JOB ITEM: Locate the line that contains "vindspærreplader" in the entries below, then repeat it and every following line through the line that contains "エンナーレ「KYOTO Shaping", exactly, and no others.

LISTED ENTRIES:
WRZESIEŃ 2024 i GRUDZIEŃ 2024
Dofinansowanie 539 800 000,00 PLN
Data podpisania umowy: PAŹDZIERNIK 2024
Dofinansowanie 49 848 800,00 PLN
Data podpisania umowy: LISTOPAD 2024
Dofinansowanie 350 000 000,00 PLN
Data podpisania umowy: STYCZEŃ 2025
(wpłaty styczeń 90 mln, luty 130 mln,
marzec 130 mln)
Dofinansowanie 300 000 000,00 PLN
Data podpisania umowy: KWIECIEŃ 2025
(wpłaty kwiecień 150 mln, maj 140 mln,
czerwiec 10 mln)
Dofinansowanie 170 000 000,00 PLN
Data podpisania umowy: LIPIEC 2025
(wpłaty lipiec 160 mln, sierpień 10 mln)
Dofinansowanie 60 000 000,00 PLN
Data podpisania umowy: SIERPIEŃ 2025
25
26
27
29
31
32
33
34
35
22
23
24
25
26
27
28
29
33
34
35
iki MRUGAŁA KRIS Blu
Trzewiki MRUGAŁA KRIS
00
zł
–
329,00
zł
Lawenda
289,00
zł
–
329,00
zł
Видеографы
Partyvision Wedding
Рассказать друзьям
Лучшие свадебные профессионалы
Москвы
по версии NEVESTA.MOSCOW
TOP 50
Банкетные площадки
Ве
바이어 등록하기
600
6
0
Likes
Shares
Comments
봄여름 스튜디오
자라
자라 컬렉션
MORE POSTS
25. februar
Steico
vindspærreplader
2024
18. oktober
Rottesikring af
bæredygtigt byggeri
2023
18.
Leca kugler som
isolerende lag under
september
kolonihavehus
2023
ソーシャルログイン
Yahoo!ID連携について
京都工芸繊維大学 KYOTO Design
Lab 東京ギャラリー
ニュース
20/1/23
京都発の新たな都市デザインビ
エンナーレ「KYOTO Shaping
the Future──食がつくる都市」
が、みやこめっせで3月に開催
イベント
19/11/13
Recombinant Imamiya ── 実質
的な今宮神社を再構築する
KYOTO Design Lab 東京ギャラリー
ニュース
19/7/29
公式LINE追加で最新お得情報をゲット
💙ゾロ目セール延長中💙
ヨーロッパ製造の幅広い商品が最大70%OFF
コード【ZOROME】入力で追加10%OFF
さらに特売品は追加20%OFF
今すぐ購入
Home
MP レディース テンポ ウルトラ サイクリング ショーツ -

WRITTEN SOLUTION:
vindspærreplader
2024
18. oktober
Rottesikring af
bæredygtigt byggeri
2023
18.
Leca kugler som
isolerende lag under
september
kolonihavehus
2023
ソーシャルログイン
Yahoo!ID連携について
京都工芸繊維大学 KYOTO Design
Lab 東京ギャラリー
ニュース
20/1/23
京都発の新たな都市デザインビ
エンナーレ「KYOTO Shaping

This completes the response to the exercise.